**Records drawn from a dataset**
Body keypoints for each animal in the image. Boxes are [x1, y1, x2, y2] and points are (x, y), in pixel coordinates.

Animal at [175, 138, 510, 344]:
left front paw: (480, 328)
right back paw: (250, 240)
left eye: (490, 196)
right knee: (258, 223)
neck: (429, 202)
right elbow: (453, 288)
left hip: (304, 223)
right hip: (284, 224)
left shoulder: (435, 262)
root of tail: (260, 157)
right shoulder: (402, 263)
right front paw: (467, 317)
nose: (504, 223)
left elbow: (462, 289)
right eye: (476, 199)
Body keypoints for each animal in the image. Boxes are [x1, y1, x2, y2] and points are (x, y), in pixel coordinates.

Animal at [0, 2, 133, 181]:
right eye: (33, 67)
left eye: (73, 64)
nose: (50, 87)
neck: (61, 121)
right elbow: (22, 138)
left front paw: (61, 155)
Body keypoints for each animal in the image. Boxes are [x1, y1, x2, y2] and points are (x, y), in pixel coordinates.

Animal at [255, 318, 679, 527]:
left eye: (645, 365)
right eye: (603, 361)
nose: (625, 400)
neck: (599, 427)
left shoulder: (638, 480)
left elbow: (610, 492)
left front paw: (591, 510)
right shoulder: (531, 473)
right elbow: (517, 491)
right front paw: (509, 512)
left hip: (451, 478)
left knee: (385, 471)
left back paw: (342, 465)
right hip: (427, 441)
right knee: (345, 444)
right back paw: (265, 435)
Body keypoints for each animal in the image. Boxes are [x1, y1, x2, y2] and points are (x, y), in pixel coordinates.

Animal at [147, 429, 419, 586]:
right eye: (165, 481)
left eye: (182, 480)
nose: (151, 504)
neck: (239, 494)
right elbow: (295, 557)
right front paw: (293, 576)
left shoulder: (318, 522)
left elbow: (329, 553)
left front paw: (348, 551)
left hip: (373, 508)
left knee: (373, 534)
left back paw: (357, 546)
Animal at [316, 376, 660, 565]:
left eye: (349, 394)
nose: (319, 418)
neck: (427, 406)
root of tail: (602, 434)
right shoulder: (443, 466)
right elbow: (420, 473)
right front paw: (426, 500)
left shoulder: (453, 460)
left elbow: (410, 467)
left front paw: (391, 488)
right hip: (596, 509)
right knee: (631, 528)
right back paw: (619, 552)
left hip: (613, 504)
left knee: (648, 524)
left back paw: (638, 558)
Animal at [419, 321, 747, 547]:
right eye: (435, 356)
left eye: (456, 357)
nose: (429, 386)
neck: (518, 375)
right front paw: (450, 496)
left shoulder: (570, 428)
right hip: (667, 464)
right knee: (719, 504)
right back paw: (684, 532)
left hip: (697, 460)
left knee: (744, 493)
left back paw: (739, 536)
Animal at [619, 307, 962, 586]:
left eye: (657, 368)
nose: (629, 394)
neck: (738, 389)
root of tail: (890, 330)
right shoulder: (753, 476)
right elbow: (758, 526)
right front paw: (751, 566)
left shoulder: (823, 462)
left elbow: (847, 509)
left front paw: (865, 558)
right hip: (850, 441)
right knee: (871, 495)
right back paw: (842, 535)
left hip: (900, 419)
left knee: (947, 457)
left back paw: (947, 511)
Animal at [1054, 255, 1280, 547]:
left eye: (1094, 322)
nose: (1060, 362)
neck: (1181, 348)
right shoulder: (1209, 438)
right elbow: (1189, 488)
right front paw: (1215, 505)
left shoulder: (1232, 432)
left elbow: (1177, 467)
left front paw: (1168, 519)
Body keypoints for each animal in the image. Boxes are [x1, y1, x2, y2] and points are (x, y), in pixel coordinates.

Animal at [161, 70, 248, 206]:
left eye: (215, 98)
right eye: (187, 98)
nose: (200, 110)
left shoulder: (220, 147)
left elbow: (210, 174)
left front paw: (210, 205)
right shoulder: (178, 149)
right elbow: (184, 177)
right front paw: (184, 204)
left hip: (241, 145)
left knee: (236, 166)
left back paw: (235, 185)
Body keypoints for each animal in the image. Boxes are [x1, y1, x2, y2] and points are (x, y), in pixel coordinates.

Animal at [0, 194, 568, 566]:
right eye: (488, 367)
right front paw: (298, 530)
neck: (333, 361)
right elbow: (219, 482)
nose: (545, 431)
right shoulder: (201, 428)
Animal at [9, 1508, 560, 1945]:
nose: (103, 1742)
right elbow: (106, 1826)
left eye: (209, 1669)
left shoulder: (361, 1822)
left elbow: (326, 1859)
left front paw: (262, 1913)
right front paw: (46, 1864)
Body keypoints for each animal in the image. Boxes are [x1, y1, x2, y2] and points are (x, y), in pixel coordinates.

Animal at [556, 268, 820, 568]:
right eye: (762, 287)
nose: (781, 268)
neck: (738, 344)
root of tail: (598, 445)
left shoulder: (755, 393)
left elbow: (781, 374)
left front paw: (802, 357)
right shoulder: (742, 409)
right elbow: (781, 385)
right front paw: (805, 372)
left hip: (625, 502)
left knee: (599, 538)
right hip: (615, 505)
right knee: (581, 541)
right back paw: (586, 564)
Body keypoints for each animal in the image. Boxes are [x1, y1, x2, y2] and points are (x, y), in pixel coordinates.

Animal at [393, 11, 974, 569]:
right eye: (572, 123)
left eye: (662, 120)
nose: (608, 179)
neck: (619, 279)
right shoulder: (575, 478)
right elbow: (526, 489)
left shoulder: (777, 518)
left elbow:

**TASK GOAL**
Look back at the entries above and repeat, unchanged, every line from the line holding "left knee: (385, 471)" through the line holding "left shoulder: (318, 522)".

**REPLY**
left knee: (385, 471)
left back paw: (342, 465)
right hip: (427, 441)
right knee: (345, 444)
right back paw: (265, 435)
Body keypoints for each animal in the image. Boxes are [x1, y1, x2, y2] and points are (x, y), in pixel coordinates.

Animal at [147, 429, 419, 586]:
right eye: (165, 481)
left eye: (182, 480)
nose: (151, 504)
neck: (239, 494)
right elbow: (295, 557)
right front paw: (293, 576)
left shoulder: (318, 522)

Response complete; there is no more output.